Selasa, 05 Maret 2013

aku dan kamu, ceritaku (ADK part 2)


2 tahun lalu, aku pernah merasa sangat takut kehilangan. Perpisahan suatu hal yang sangat tidak aku sukai, terutama perpisahan dengan orang-orang tersayang. Akan tetapi, 2 tahun lalu justru aku merasa sangat takut kehilangan seseorang yang selama ini tidak aku sukai dan aku hindari. Bisa dibilang aku membenci seseorang itu, mungkin. Meski aku sudah mencoba mengingkari semua ketakutanku, tetap saja rasa itu bertahan dalam dadaku.

Aku tak mampu membaca apa rasa yang kurasakan. Setelah mendengar ceritaku, kamu bisa mendeskripsikan apa yang terjadi, mungkin.

Sesaat perpisahan itu benar-benar terjadi. Aku seperti kehilangan sesuatu. Ada kerinduan melihatnya. Ada kerinduan pada keberadaannya. Hatiku tak rela dia pergi meninggalkan aku. Aku berpikir, seandainya bisa kuputar waktu, akan ku putar kembali saat kita bersama-sama, dan aku akan mengedit perasaanku, akan aku delete perasaan tidak suka ku dan akan aku copypaste-kan perasaan lain untuk nya.

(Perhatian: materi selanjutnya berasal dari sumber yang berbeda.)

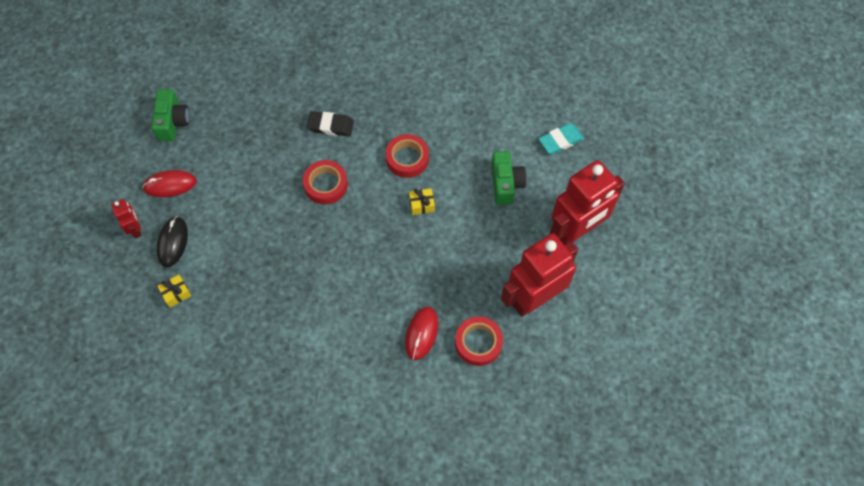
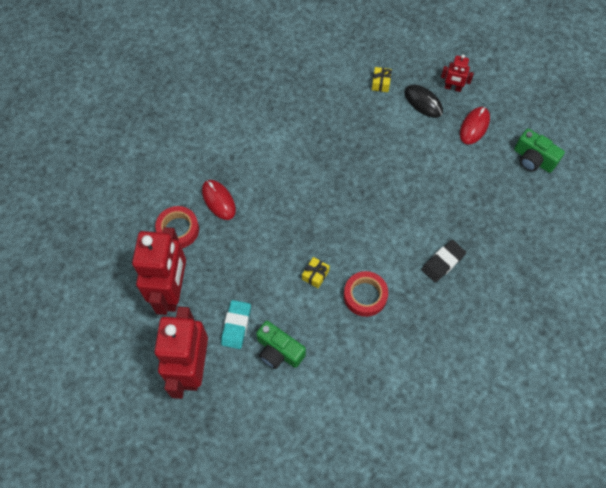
camera: 130 degrees right, 0 degrees up
red tape [303,160,348,205] -> none
turquoise eraser [539,123,584,154] -> turquoise eraser moved to [221,300,251,349]

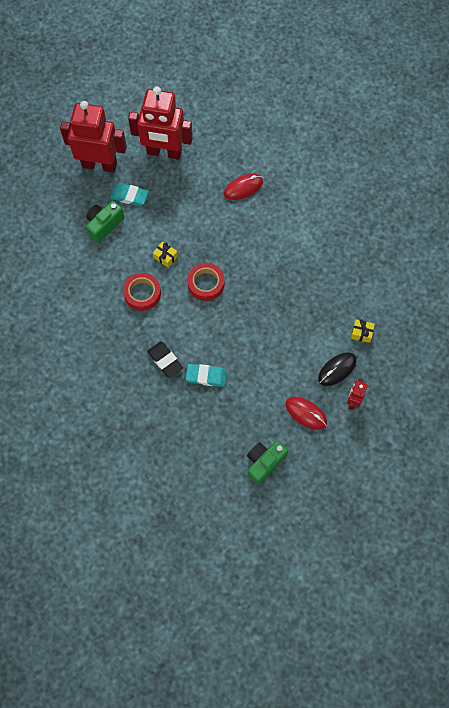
camera: 95 degrees right, 5 degrees up
red tape [155,206,199,248] -> red tape moved to [187,263,224,301]
none -> turquoise eraser [186,364,227,387]

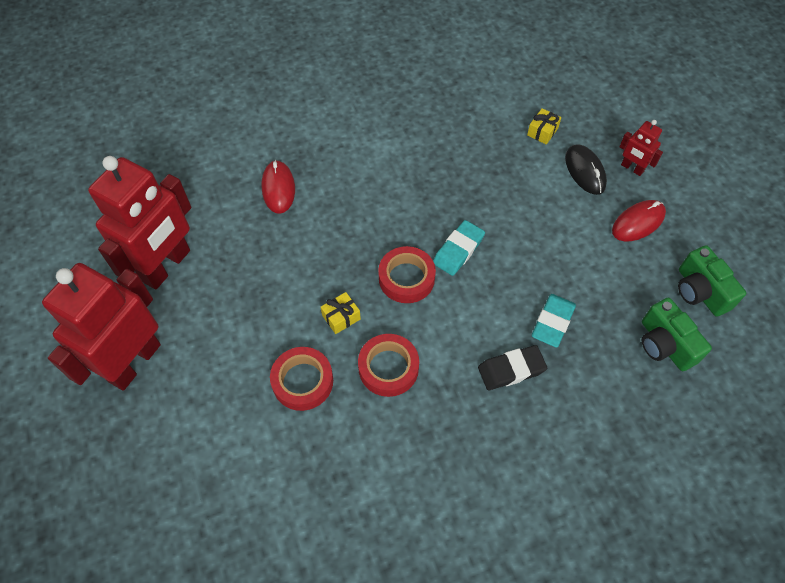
camera: 70 degrees left, 10 degrees down
green camera [86,201,124,243] -> green camera moved to [642,298,712,371]
turquoise eraser [110,183,149,206] -> turquoise eraser moved to [433,220,485,276]
none -> red tape [270,347,333,411]

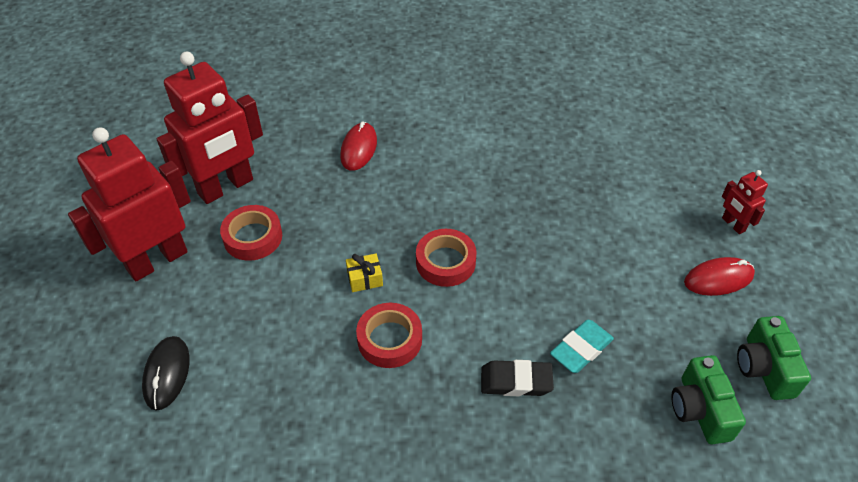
camera: 20 degrees right, 10 degrees down
red tape [270,347,333,411] -> red tape moved to [220,205,282,261]
turquoise eraser [433,220,485,276] -> none
yellow gift [527,108,561,145] -> none
black mouse [565,144,607,195] -> black mouse moved to [142,336,190,411]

Karena entah mengapa juga, tiba-tiba perasaan menyesal mendalam datang menyesakkan dada atas perasaanku selama ini kepada seseorang itu.

Maaf, kata maaf kusampaikan pada seseorang itu untuk menebus semua rasa sesalku. Dan takdir seolah-olah memberi kesempatan pada kami untuk mengganti hari-hari yang telah terlewati dengan cerita kehangatan meski jarak mewujud dalam nyata. Dan entahlah, aku membiarkan begitu saja ketika kunci gerbang hatiku dibukanya, bahkan ketika pintuku dibuka aku juga membiarkannya. Aku menikmati setiap khayalan indah tentang masa depan bersamanya. Nyaman. Senyum. Bahagia. Aku menemukan semuanya.

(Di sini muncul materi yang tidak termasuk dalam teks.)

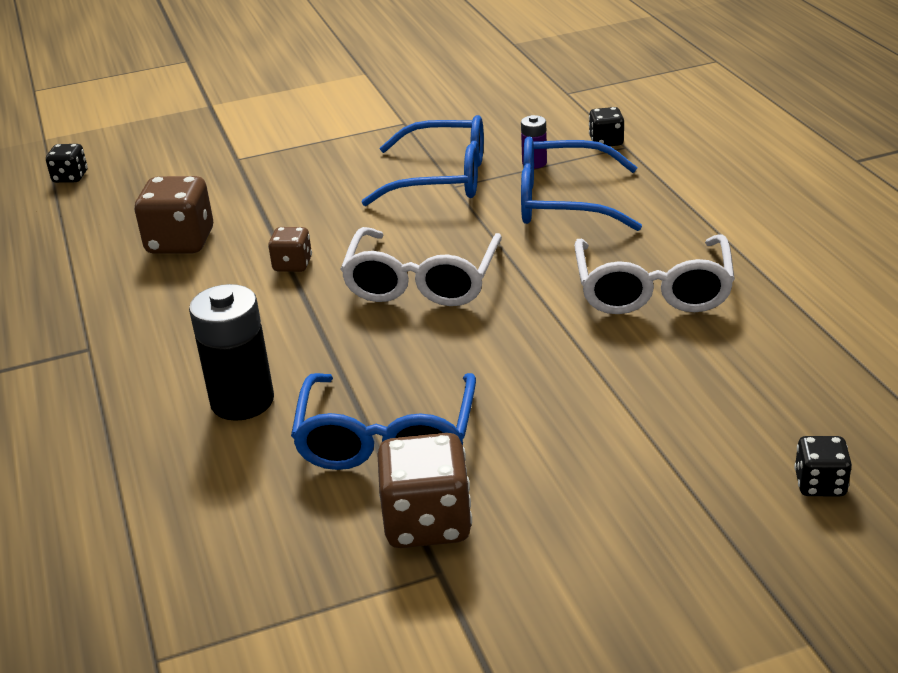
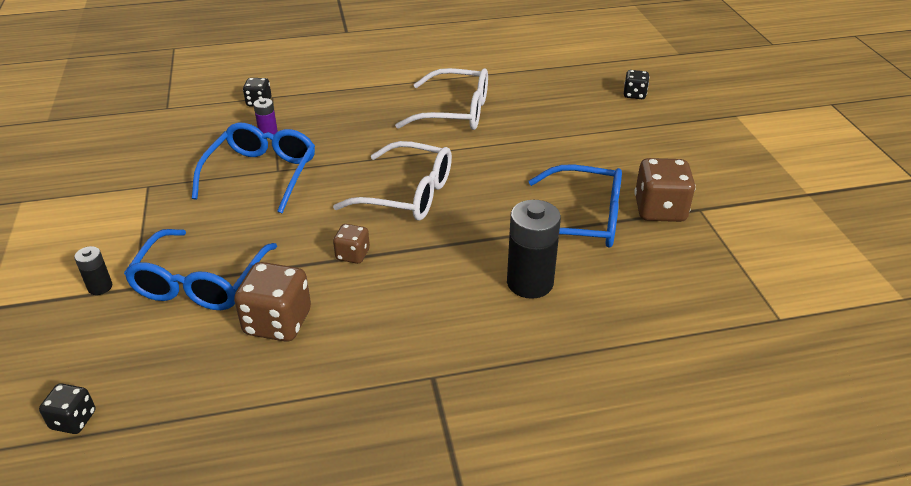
camera: 85 degrees left, 5 degrees up
blue glasses [521,137,642,231] -> blue glasses moved to [124,229,277,310]
none -> black battery [74,246,112,295]

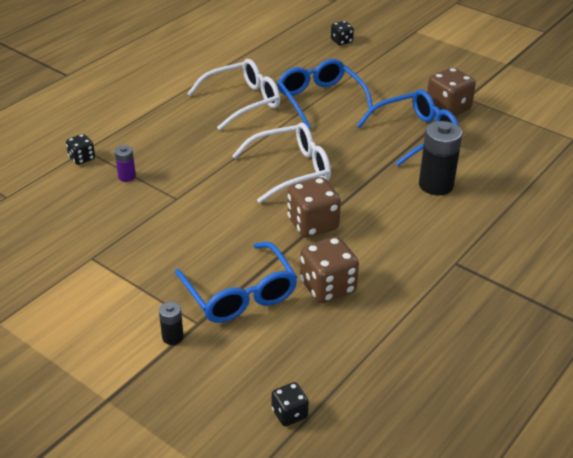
camera: 40 degrees left, 0 degrees up
blue glasses [192,123,315,213] -> blue glasses moved to [277,59,374,129]
brown dice [333,224,370,264] -> brown dice [287,177,341,237], size x1.79

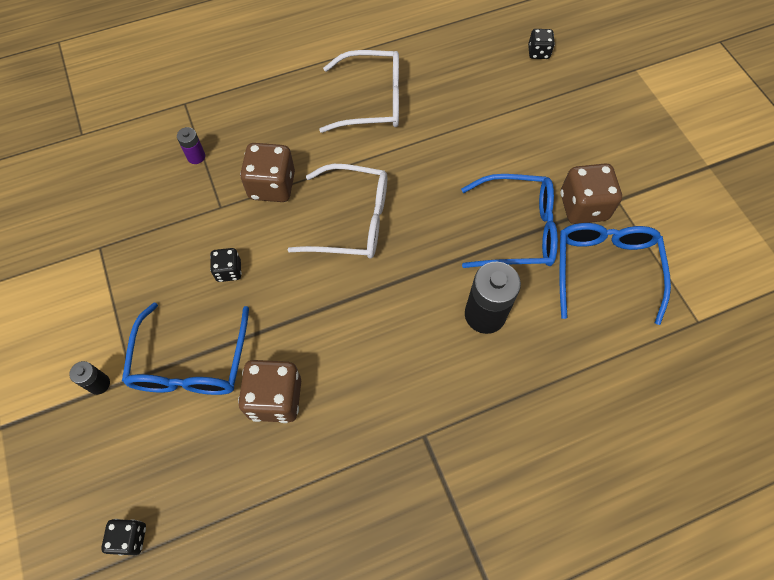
camera: 30 degrees right, 25 degrees up
black dice [66,134,95,165] -> black dice moved to [210,248,242,282]
blue glasses [277,59,374,129] -> blue glasses moved to [559,223,671,325]
brown dice [287,177,341,237] -> brown dice moved to [240,143,295,202]

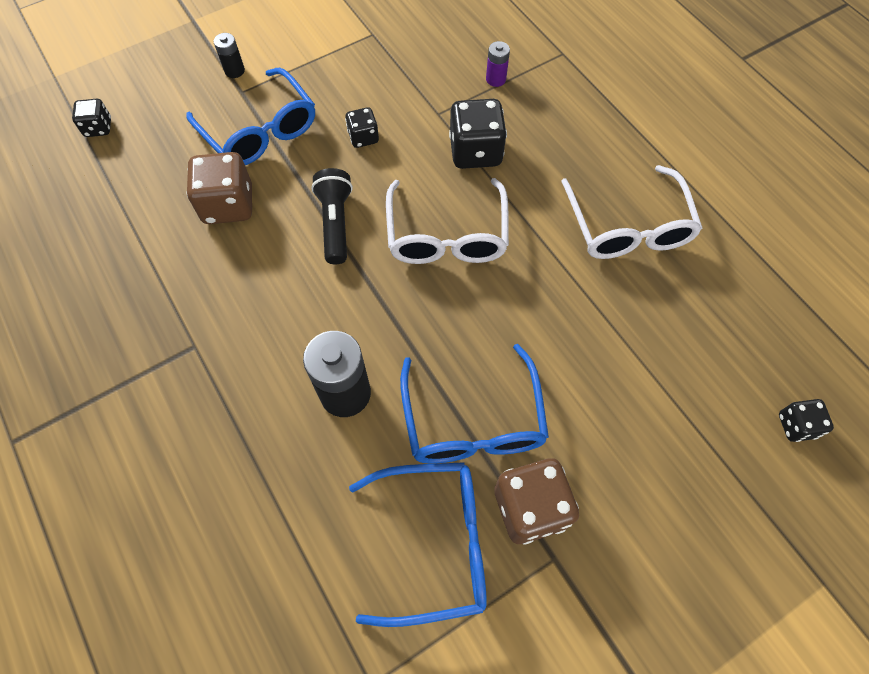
camera: 80 degrees right, 0 degrees up
blue glasses [122,302,249,395] -> blue glasses turned 120 degrees counterclockwise [186,68,315,165]
brown dice [240,143,295,202] -> black dice [449,99,507,169]
none -> black flashlight [311,168,353,264]

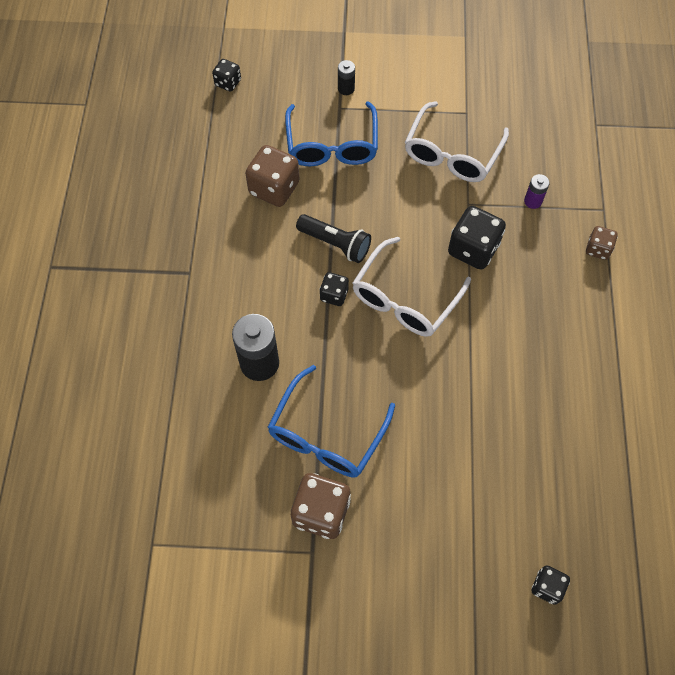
camera: 35 degrees right, 0 degrees up
black flashlight [311,168,353,264] -> black flashlight turned 90 degrees clockwise [296,214,371,263]
black dice [345,107,379,148] -> black dice moved to [320,272,349,306]
blue glasses [349,462,487,627] -> none
white glasses [561,165,703,259] -> white glasses moved to [405,101,509,182]
none -> brown dice [586,226,618,260]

Aku menyukai setiap perhatian kecilnya. Aku menyukai caranya mengkhawatirkanku. Aku menyukai caranya memperbaikiku. Aku menyukai setiap ceritanya, dan aku juga menemukan kenyamanan bercerita dengannya. Aku menyukai senyum mahalnya. Entah mengapa, aku bisa menyukai semua yang ada padanya. Bahkan yang aneh, aku sakit saat amarah mengekang hatiku untuk marah padanya. Aku tak suka melihat dia dekat dengan wanita lain, sekali pun hanya sebatas canda saling menghina, karena aku tak mau dia memikirkan wanita lain.

Kami pernah bertemu di suatu tempat. Berdua saja. Tak lama. Hanya sekejap.  Akan tetapi, begitu membekas dalam dada. Waktu itu tak banyak yang kami bicarakan. Senyum dan tatapan matanya yang  kutangkap. Aku melihat mata dan senyumnya di bawah temaram cahaya lampu seadanya. Senyum yang tak pernah aku terima selama kami bersama. Hanya pada malam itu aku terima senyumnya. Senyum yang hanya aku yang bisa melihatnya. Dari senyum itulah, aku menyadari betapa dahsyatnya mata.

source: https://ac-firdausa.blogspot.com
Aku tahu. Aku sadar. Aku salah. Atau mungkin tepatnya, kami salah. Akan tetapi, aku tak bisa menghentikan ini semua. Hatiku yang berdosa ini menginginkannya. Aku menikmatinya. Menikmati setiap kebersamaan dengannya. Aku harus selalu berusaha membunuh semua dengan menebas setiap tunas yang bertumbuh. Tapi ternyata aku gagal. Aku kalah.

Tunas itu tetap saja tumbuh. Bahkan telah bertumbuh tinggi, berdaun dan berbunga. Saat musim kering, di mana pohon ini kekurangan air untuk bertumbuh, ia lemah dan bahkan menggugurkan daun dan bunga yang ada, lemah dan layu. Dan saat air mengguyurnya, meresap melalui akarnya, daun-daun dan bunga pun kembali tumbuh. Rindang kembali. Begitu seterusnya sampai saat ini. Aku tak pernah tahu, apa yang akan terjadi nantinya. Akankah bunga ini dipetik atau akan dibiarkan melayu. Ditinggalkan begitu saja. Diam. Sendiri. Mungkin mati.